A reminder regarding p-values and their use

The use, and usefulness, of \(p\)-values is controversial. One of the reasons for this is that \(p\)-values often are misinterpreted. One such misinterpretation is that the \(p\)-value is a property of a particular hypothetical process. It is not, as

if the hypothetical process happens to be the true one, \(p\)-values are uniformly distributed in the case of a continuous and invertible cumulative density function.

What follows is a formal presentation of the above statement. Let \(X\) be a random variable with distribution function \(F_X = P(X \leq x)\), and let \(x\) be a realization of \(X\). We can think of \(x\) of an example value of \(X\). Consider for a moment the situation where we don’t know what \(F_X\) is, but we think it is \(F_0\). One thing we can do with \(x\) is to compute \(p = 1 - F_0(x)\), which is the probability of observing \(x\) or something more extreme under our assumption \(F_0\). The standard use is to compare \(p\) with a pre-defined threshold \(\tau\), and say that we reject our hypothesis \(F_0\) if \(p < \tau\).
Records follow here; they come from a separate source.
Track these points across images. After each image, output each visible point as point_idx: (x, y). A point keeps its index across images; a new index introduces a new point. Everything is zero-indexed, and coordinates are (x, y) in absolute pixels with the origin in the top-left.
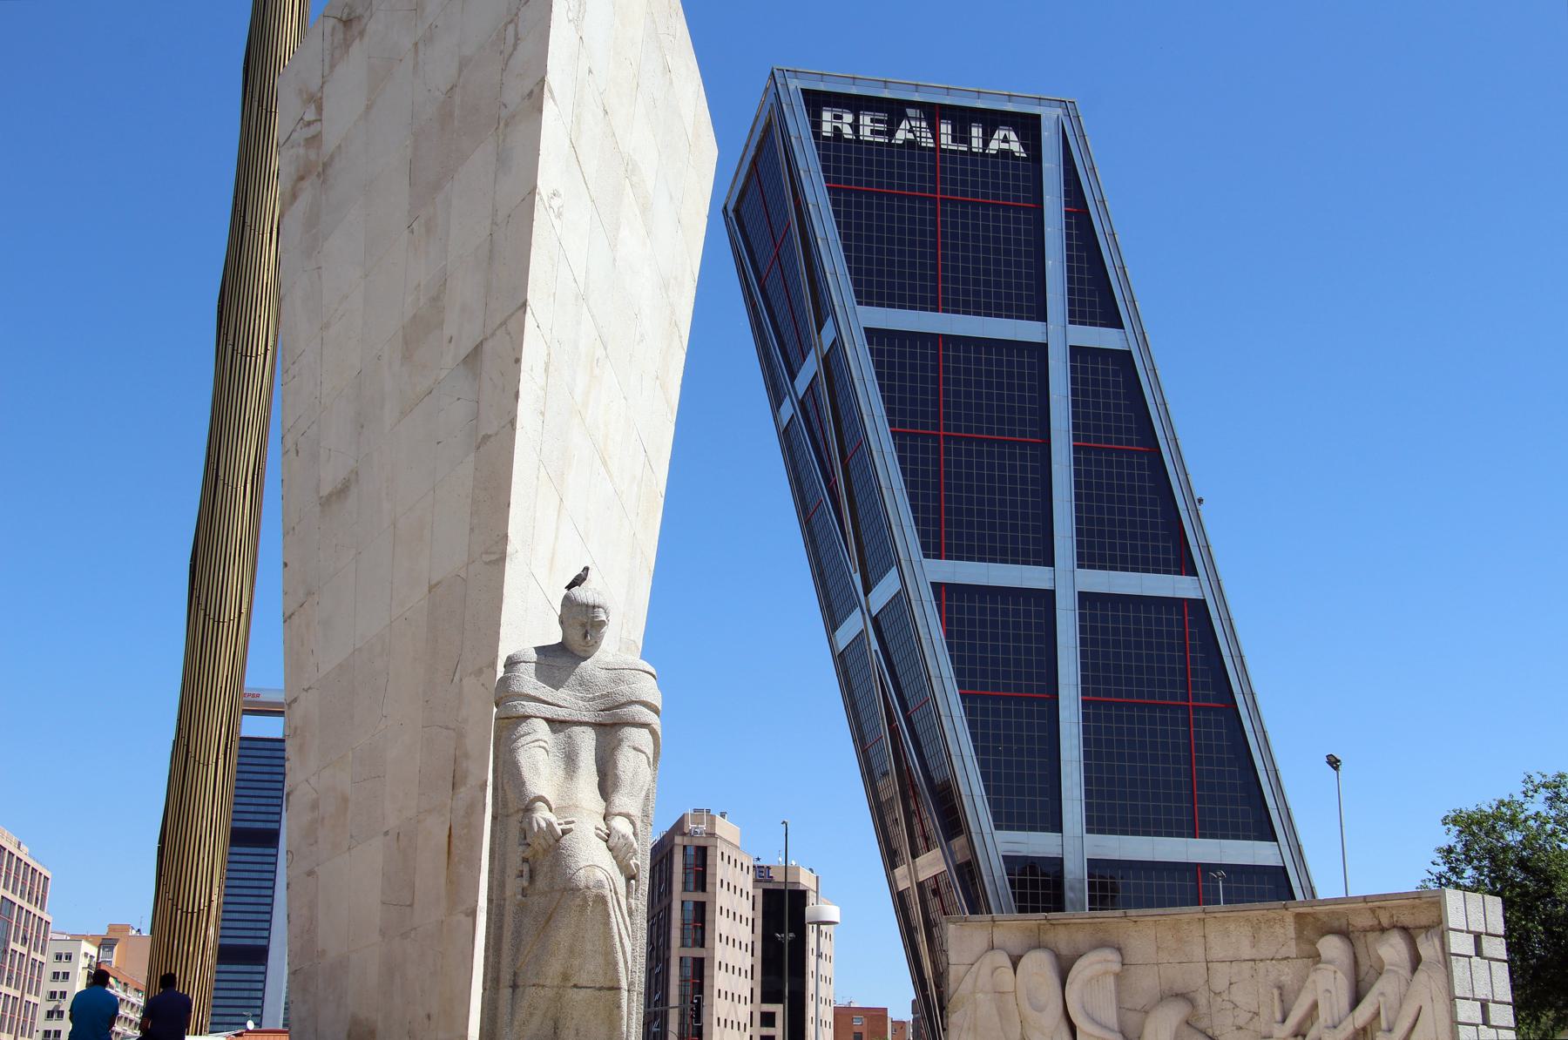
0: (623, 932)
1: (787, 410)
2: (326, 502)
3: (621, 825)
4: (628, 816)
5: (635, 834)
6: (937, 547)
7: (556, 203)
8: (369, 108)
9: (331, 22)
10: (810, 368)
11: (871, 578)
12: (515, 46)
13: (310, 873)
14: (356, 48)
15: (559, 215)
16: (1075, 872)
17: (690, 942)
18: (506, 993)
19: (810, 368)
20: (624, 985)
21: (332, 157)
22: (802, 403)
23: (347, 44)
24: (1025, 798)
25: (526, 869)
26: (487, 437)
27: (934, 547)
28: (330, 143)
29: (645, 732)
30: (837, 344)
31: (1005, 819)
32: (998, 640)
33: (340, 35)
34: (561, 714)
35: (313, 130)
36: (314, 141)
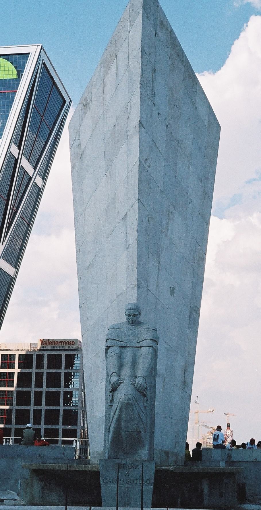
0: (141, 414)
7: (148, 162)
8: (92, 134)
9: (81, 105)
12: (131, 110)
13: (91, 391)
14: (88, 114)
15: (149, 167)
18: (108, 433)
20: (142, 430)
21: (83, 151)
23: (85, 113)
26: (129, 245)
28: (83, 147)
33: (83, 110)
34: (124, 344)
35: (77, 143)
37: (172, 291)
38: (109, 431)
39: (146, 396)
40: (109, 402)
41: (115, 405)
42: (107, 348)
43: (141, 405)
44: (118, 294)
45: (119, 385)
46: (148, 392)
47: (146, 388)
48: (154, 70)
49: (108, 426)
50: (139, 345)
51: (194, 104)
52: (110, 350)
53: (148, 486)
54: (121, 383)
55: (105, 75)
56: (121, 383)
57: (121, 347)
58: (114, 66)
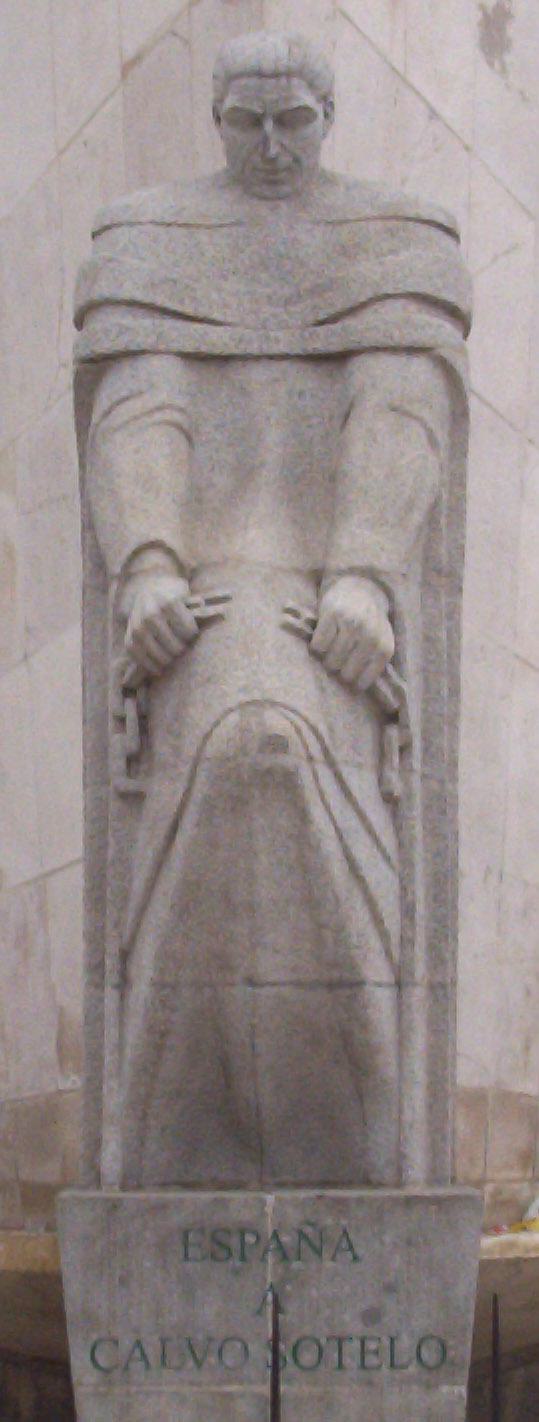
0: (363, 851)
3: (351, 600)
4: (370, 574)
5: (392, 617)
18: (111, 997)
20: (376, 970)
25: (130, 710)
29: (420, 367)
34: (217, 340)
38: (124, 983)
39: (389, 717)
40: (117, 764)
41: (163, 793)
42: (93, 370)
43: (363, 785)
44: (130, 51)
45: (190, 642)
46: (412, 687)
47: (396, 661)
49: (112, 948)
50: (326, 340)
52: (115, 385)
53: (429, 1386)
54: (203, 623)
56: (203, 623)
57: (196, 359)
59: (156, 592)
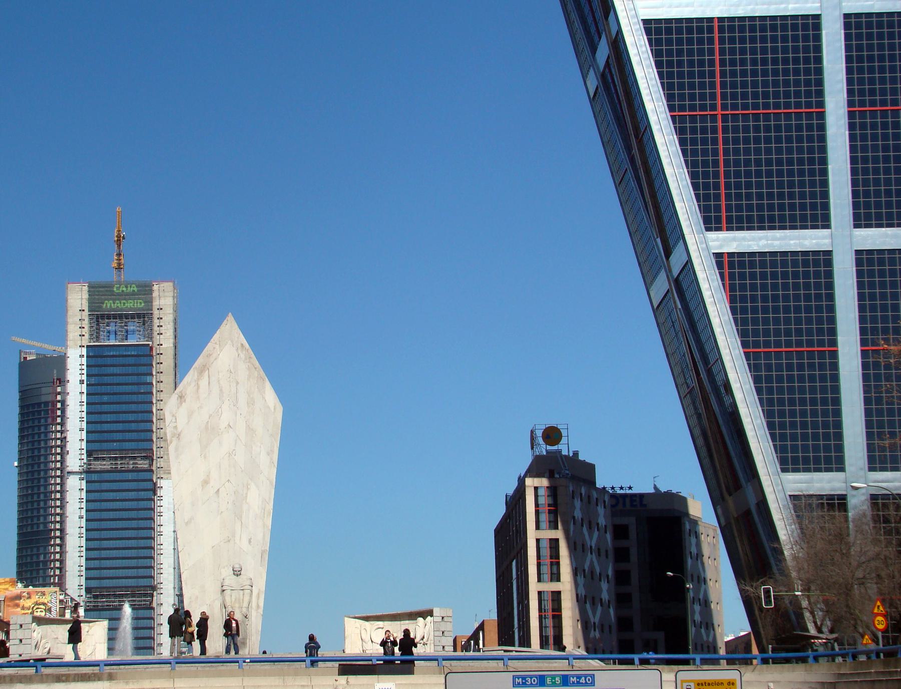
1: (593, 82)
2: (187, 524)
6: (718, 220)
10: (603, 51)
11: (671, 243)
16: (857, 503)
17: (546, 577)
19: (603, 51)
22: (603, 76)
23: (181, 403)
24: (809, 440)
27: (711, 222)
28: (179, 430)
30: (619, 32)
31: (789, 461)
32: (782, 299)
35: (174, 425)
36: (176, 427)
37: (250, 542)
48: (237, 383)
51: (264, 398)
55: (198, 379)
58: (206, 377)
59: (230, 610)
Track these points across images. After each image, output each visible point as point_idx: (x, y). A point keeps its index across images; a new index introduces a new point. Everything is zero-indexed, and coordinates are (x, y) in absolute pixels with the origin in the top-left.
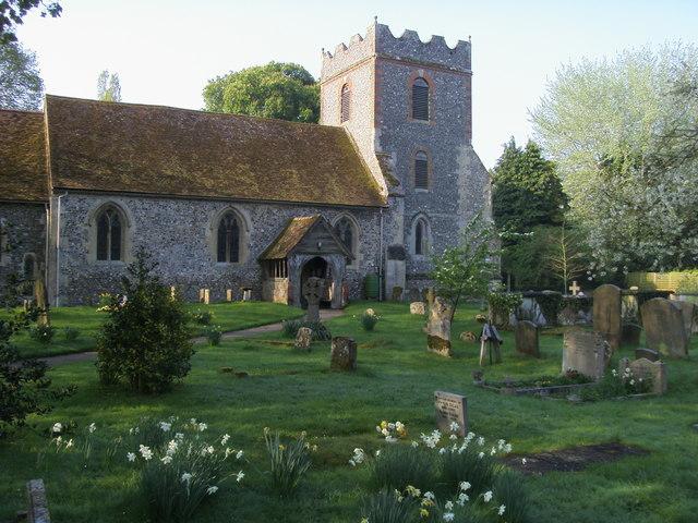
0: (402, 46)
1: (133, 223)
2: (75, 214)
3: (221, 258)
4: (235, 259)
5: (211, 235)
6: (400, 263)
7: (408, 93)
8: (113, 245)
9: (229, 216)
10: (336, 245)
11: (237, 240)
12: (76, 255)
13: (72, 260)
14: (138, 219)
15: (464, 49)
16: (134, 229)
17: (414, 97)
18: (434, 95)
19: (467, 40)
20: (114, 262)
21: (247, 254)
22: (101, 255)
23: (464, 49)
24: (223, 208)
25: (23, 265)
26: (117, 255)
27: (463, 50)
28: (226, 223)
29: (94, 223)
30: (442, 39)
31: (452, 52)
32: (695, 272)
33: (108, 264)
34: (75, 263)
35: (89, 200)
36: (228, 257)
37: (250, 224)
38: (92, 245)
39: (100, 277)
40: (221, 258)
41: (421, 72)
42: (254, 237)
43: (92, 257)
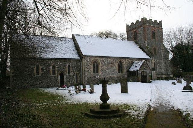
0: (149, 22)
1: (101, 64)
2: (88, 62)
3: (119, 72)
4: (122, 72)
5: (117, 66)
6: (154, 71)
7: (151, 33)
8: (95, 71)
9: (120, 62)
10: (147, 68)
11: (122, 67)
12: (88, 72)
13: (88, 73)
14: (102, 63)
15: (161, 22)
16: (101, 65)
17: (152, 34)
18: (156, 34)
19: (161, 21)
20: (97, 74)
21: (125, 71)
22: (94, 72)
23: (161, 22)
24: (119, 60)
25: (75, 75)
26: (97, 72)
27: (128, 26)
28: (120, 63)
29: (92, 64)
30: (156, 21)
31: (158, 23)
32: (192, 72)
33: (95, 74)
34: (89, 74)
35: (91, 58)
36: (120, 72)
37: (125, 64)
38: (92, 69)
39: (94, 77)
40: (119, 72)
41: (153, 28)
42: (126, 66)
43: (92, 72)
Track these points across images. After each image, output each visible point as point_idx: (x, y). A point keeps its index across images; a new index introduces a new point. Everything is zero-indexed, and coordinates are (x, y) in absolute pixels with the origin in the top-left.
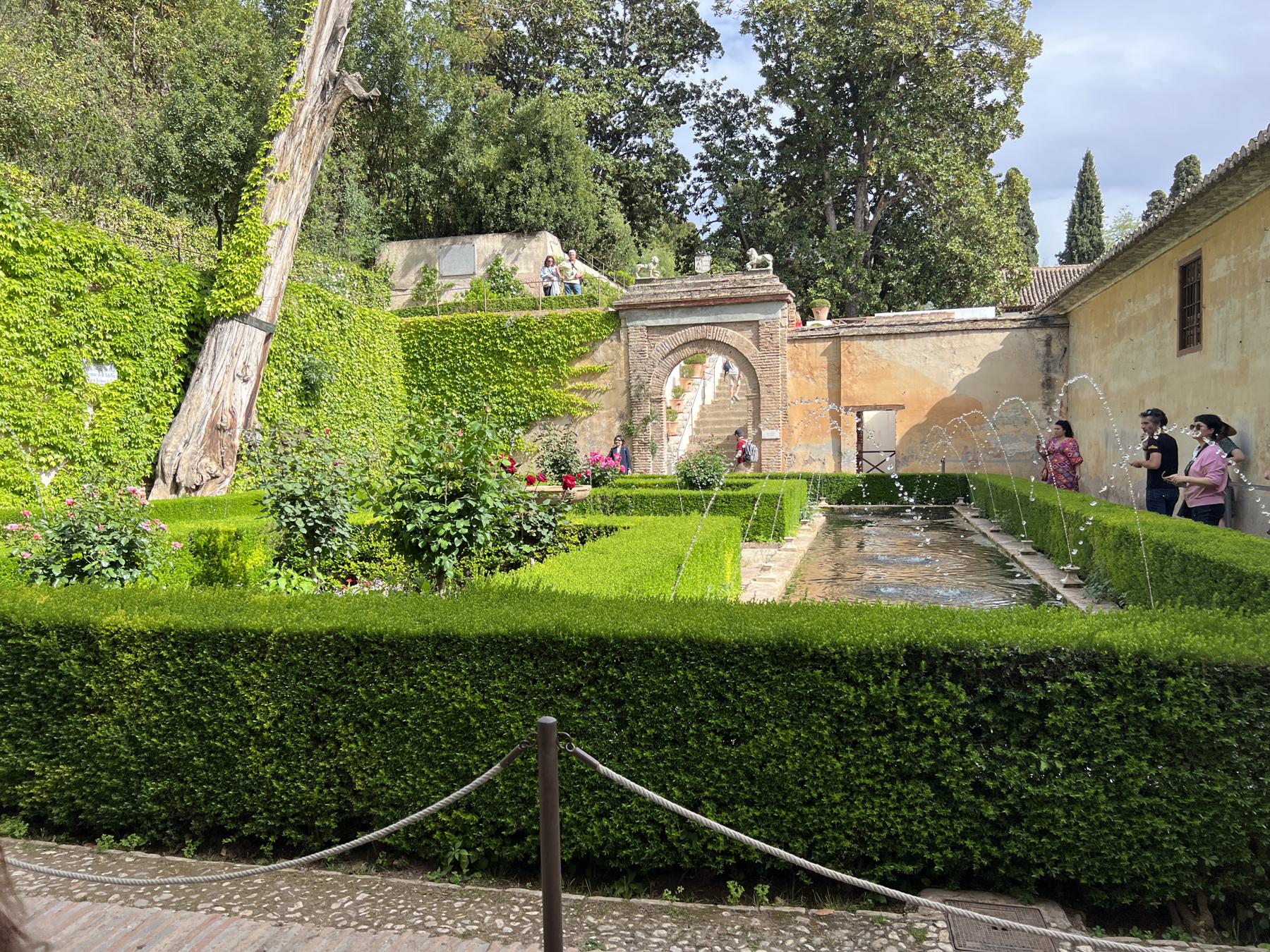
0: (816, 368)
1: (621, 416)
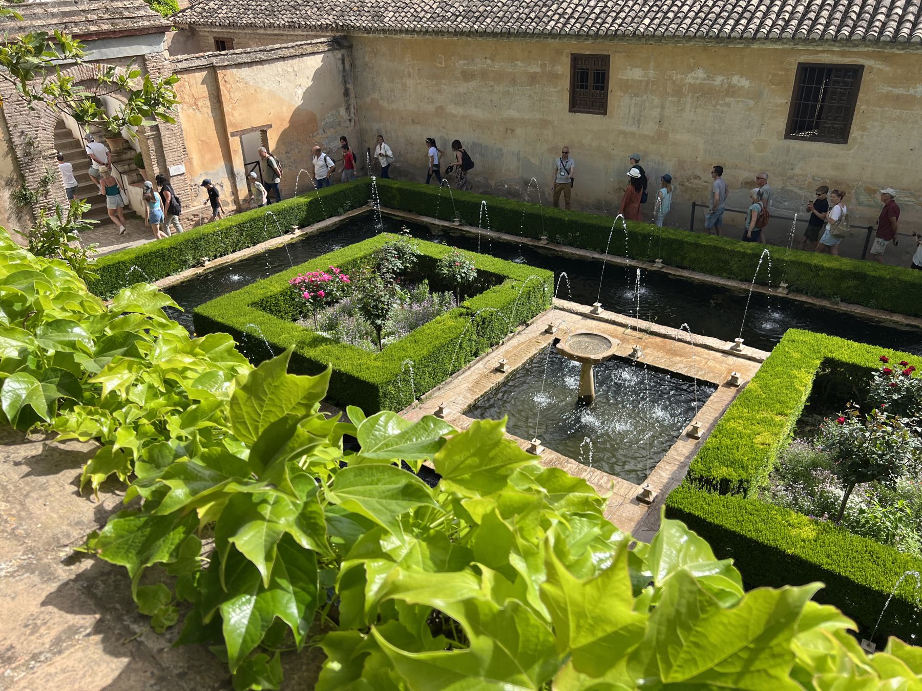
0: (199, 99)
1: (9, 183)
The \(p\)-value can be seen as a realization of the random variable \(Y = 1 - F_0(X)\). In the case where \(F_0 = F_X\), and \(F_X\) is continuous and invertible, we get that:

\[ \begin{split} F_Y(y) &= P(Y \leq y) = P(1 - F_X(X) \leq y) \\ &= P(X > F^{-1}_X(1 - y)) = 1 - P(X \leq F^{-1}_X(1 - y))\\ &= 1 - F_X(F^{-1}_X(1 - y)) = 1 - (1 - y)\\ &= y \end{split} \] The uniform distribution on \([0,1]\) has \(F_Y\) as distribution function, hence the \(p\)-values in our case are uniformly distributed.